Y en tiempos en que el imperio levanta el vuelo, es normal escuchar los gritos del descontento. Gritos que, a lo lejos, son débiles murmullos. Aquí, los adalides de la libertad y la antiglobalización, los que llaman -utilizando para ello el más útil invento norteamericano de fin de siglo: la internet- a no consumir productos norteamericanos, también gritan sus murmullos. Es, comprensiblemente, su deber histórico.

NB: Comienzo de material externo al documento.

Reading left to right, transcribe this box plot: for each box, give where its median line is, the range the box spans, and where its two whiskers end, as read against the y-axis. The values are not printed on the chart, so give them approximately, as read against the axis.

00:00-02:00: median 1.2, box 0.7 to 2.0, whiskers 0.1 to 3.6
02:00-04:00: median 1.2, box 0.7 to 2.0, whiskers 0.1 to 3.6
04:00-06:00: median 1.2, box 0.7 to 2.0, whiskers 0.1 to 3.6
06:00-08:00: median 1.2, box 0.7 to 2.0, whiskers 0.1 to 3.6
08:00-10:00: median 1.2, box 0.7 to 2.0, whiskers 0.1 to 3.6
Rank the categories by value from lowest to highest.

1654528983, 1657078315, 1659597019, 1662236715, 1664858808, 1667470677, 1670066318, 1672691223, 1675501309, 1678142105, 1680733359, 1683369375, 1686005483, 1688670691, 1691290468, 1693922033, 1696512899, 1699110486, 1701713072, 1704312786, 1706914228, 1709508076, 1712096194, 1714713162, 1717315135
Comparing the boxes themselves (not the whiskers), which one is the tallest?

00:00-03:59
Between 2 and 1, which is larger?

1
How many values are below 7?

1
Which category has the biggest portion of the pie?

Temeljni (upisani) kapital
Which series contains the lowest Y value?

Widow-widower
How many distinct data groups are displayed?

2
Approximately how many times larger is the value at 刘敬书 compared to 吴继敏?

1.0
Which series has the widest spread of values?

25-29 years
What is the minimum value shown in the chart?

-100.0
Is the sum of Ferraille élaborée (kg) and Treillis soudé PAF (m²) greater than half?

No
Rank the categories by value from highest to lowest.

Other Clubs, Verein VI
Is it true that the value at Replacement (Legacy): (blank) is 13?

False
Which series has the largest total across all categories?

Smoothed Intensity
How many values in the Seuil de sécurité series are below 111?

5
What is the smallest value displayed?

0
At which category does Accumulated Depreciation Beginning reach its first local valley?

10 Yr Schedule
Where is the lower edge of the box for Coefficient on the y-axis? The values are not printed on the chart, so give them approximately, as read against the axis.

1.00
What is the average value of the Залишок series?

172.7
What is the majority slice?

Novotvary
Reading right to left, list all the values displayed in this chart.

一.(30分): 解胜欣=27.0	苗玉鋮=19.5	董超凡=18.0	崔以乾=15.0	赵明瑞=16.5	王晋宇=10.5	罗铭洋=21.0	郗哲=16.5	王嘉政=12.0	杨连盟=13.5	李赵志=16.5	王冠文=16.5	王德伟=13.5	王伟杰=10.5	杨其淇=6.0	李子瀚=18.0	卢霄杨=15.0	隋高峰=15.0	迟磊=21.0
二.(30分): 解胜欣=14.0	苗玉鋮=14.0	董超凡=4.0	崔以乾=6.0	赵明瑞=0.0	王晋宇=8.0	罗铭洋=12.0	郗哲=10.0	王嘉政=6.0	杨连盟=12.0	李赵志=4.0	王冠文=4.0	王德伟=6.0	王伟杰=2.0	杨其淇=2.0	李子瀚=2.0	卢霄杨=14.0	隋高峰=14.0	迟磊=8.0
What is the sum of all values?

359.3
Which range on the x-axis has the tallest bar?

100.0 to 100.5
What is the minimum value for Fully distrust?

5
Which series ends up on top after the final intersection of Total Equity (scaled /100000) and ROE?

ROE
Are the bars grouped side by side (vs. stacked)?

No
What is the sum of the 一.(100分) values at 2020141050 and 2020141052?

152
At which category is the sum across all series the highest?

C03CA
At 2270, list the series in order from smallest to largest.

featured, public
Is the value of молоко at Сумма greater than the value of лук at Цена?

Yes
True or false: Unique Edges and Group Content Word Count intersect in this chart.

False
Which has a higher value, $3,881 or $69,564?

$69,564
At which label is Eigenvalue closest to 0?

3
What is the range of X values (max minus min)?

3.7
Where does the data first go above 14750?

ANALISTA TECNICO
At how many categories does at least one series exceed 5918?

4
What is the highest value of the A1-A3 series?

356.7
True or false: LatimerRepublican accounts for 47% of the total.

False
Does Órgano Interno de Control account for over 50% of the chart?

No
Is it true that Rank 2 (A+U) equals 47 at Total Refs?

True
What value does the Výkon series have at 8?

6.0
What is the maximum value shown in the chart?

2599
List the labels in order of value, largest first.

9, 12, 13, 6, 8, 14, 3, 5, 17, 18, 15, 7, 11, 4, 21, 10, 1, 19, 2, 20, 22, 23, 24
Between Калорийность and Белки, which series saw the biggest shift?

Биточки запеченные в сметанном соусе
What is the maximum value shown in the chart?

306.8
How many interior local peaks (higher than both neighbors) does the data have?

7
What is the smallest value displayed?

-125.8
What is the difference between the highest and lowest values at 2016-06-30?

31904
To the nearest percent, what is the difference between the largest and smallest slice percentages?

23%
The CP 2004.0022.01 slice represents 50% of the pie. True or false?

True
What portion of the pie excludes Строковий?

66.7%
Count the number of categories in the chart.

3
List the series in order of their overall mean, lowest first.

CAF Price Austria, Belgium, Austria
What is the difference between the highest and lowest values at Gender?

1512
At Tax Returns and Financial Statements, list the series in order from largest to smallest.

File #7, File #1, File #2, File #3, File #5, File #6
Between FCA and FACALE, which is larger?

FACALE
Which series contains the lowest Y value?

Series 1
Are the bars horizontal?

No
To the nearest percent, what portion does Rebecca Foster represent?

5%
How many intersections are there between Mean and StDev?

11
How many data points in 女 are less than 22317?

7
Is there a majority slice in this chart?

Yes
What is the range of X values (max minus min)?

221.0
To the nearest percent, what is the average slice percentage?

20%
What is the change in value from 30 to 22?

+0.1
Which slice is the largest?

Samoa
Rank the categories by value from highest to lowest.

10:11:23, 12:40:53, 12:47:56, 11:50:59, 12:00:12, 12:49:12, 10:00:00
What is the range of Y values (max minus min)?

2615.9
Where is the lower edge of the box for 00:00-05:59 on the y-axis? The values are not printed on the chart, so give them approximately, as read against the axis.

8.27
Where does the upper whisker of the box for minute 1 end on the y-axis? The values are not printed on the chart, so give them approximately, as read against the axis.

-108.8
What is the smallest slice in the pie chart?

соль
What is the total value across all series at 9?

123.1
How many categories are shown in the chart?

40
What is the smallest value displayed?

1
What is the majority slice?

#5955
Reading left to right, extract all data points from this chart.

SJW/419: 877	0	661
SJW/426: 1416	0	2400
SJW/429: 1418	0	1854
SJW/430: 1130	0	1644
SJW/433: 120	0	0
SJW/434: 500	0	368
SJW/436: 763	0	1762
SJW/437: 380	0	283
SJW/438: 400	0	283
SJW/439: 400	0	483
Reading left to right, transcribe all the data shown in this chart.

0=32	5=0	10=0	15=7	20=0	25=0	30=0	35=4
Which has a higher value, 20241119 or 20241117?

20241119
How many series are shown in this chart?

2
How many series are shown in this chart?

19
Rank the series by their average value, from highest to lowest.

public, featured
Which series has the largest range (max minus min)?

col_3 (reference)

Lo incomprensible, lo ridículo, es que ese grito salga del que se expresa mediante una permanente jerga bélica, del que defiende pistoleros y asesinos -fanáticos o asalariados-, del que sólo conoce el insulto para con los que discrepan, del que manifiesta un odio profundo por lo distinto, del que chantajea con el apocalipsis social, del que juega a la destrucción de un país, del que un once de abril ofrecía a la nación su expresión más indiferente, mientras recibía reportes sobre los centenares de heridos que dejaba una sangrienta emboscada planificada por sus adeptos; del que pretende convertir en fecha patria aniversarios de los crímenes multitudinarios más tristes de los que conozca nuestra historia contemporánea.
No cabe duda ni interpretación: el que ha usado sin asco maquinarias para la muerte perdió la inocencia necesaria para hablar de paz sin despertar indignación. El que usa las armas quiere el poder, no la paz.
Conscientes de la inutilidad práctica del gesto, los ciudadanos, que lo único que han golpeado con rabia y dolor han sido los teclados de computadores, y lo único que han empuñado con valor es una bandera, sí pueden exigir paz. Y exigen paz, ante todo, para Venezuela. Y justicia para todos los asesinados durante estos aciagos años. Porque saben que si un sólo padre entierra a su hijo víctima de la violencia, rompiendo la cadena de la vida, es suficiente motivo para que todos nos sintamos de luto, y hagamos algo por la paz. Aquí, en esta tierra.